I had the pleasure this week of meeting three young Calgary men who more than proved the great man's point. Reserve corporals all of them, they lately returned from service with the Princess Pats in Afghanistan, where they had spent six months chasing the Taliban. They were satisfied, exuberant, in just such a Churchillian way.

Put yourself in their shoes. They had thrown the dice and won. Glad to be alive, by their shared experience, they had won membership of a special in-group -- those who serve. In their view, they had been in the best section of the best platoon, of the best company, of the best regiment, doing something worthwhile -- bringing peace and stability to Afghanistan.

All that set them apart from fellow countrymen who clearly didn't understand how they had been served -- apparently NDP Leader Jack Layton's situation, and that of Grit defence critic Ujjal Dosanjh. Layton would end our Afghanistan presence. Dosanjh wants to negotiate with the Taliban. (About what?)

These men, then, could appreciate Buchanan's restaurant knowing they deserved its comforts, darn it. It could have been 1902, 1918, 1945, 1953 or any of many later missions.

Some things never change. In so many ways, they were like their grandfather's generation. But, other things do change, and this isn't your grandfather's army. Here's their story.

Josh Morris, Joe Green and Christian (Chris) Poonwah are reservists. They drill at the Mewata Armoury on 11th Street. (So does Adam Wanvig, who missed the bar call, but is very much part of this).

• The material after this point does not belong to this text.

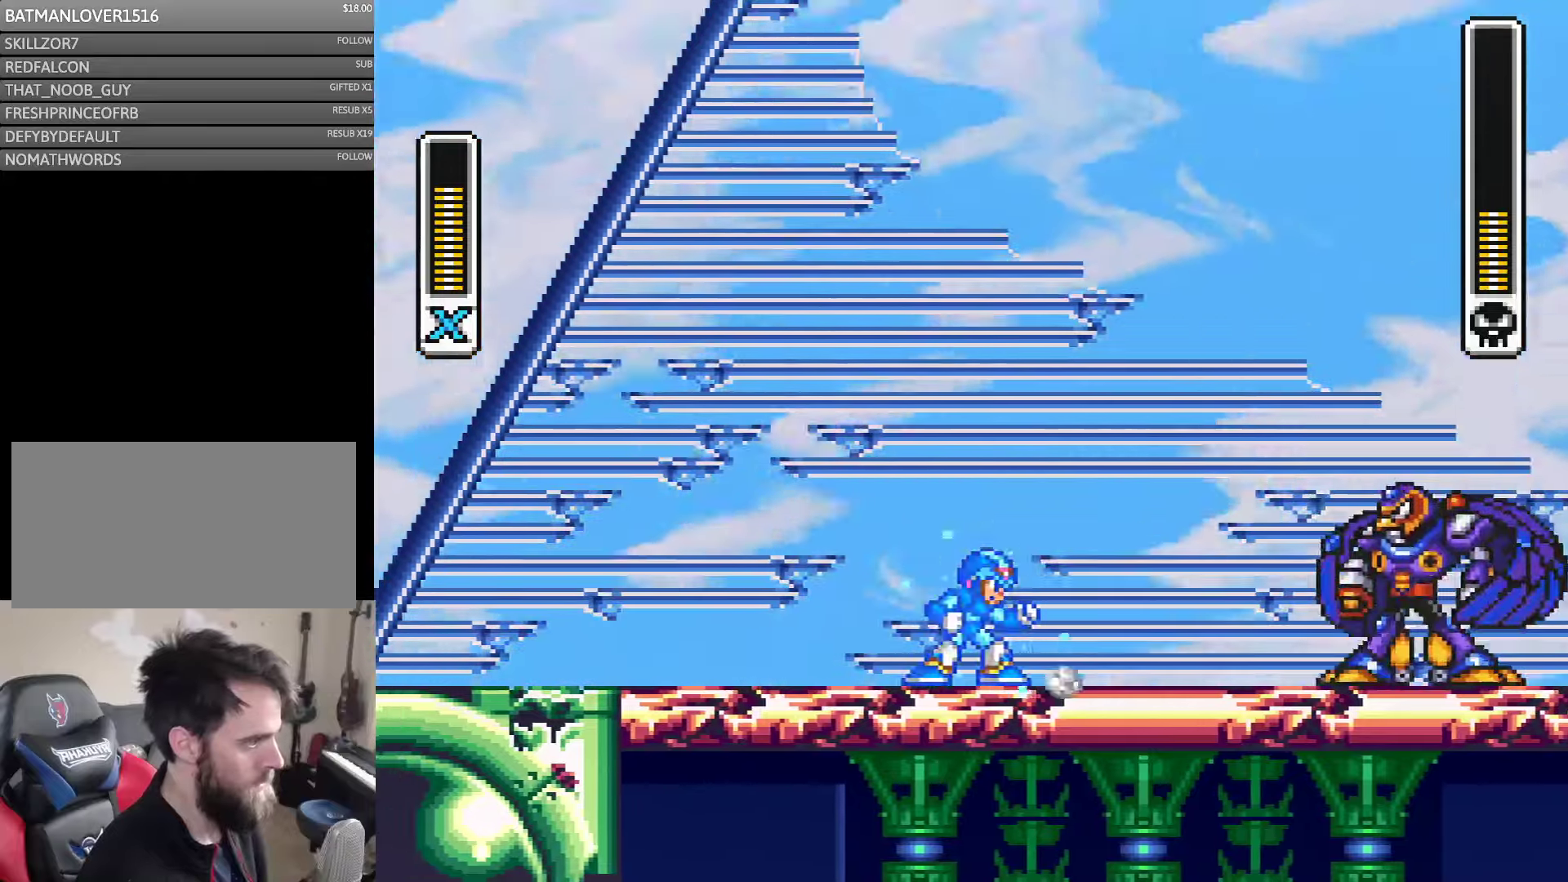
{"buttons": ["Y", "DPAD_RIGHT"], "events": [[217, "Y", "up"], [283, "Y", "down"], [383, "DPAD_RIGHT", "down"]]}
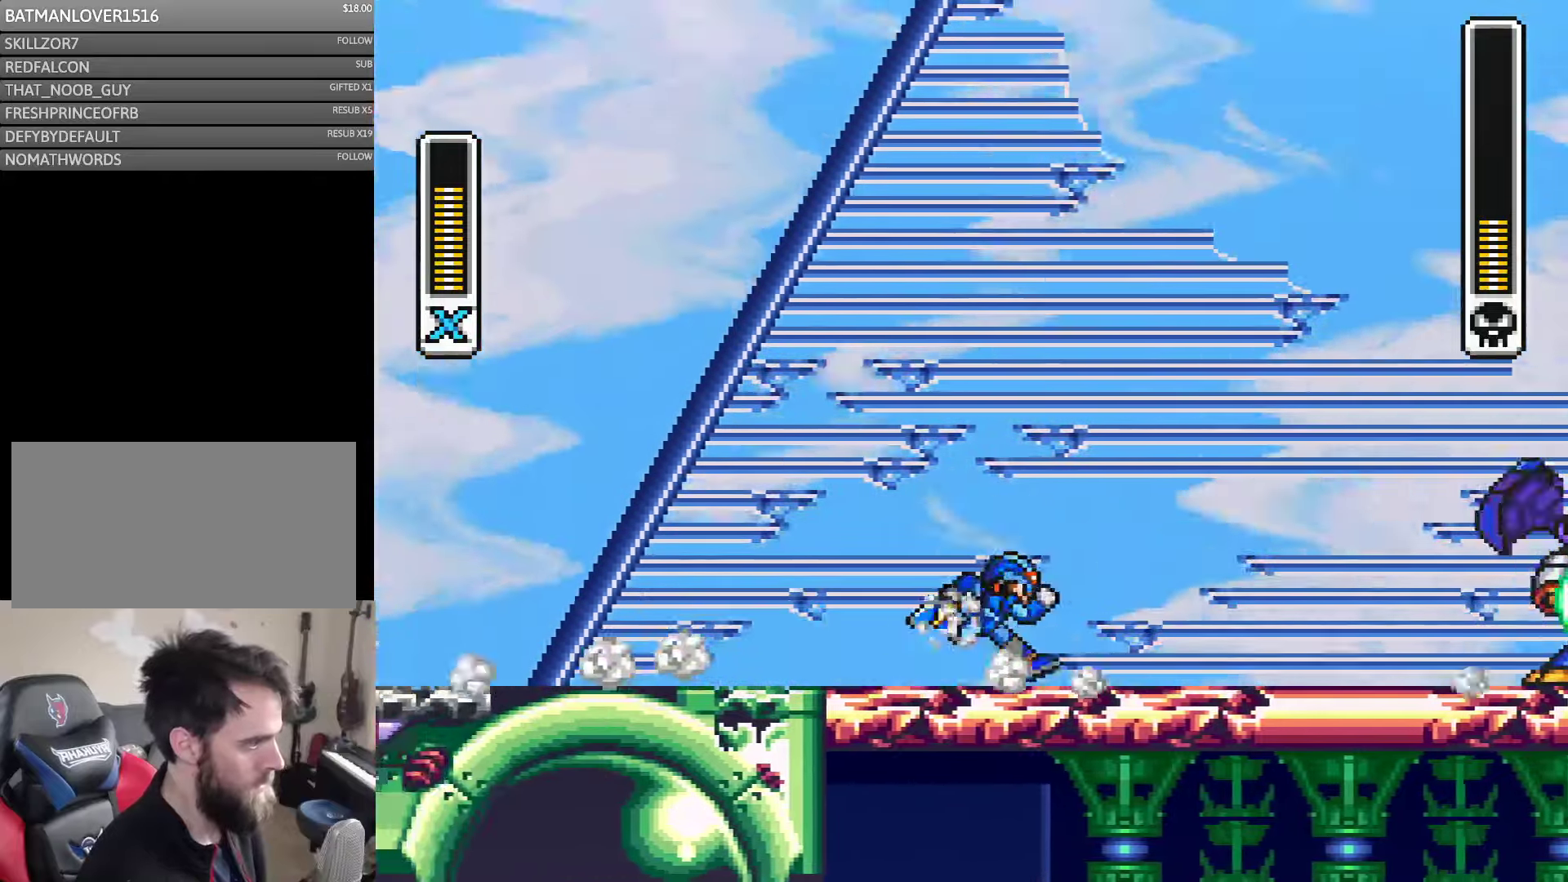
{"buttons": ["A", "Y", "DPAD_RIGHT"], "events": [[183, "A", "down"], [383, "B", "down"], [483, "B", "up"]]}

They come from varying backgrounds. Poonwah, 25, has Caribbean roots. Morris and Wanvig, 23 and 20 respectively, are white (once almost the sole makeup of the army). Green is 22 and has a mother of Chinese heritage. They have been in the militia for four to eight years, and when the regular force let it be known it was looking for volunteers to go to Afghanistan, they decided together to go. Only Poonwah had previous experience: 2003 in Bosnia.

They are like brothers, bonded as only men can be who have lived an intense experience together.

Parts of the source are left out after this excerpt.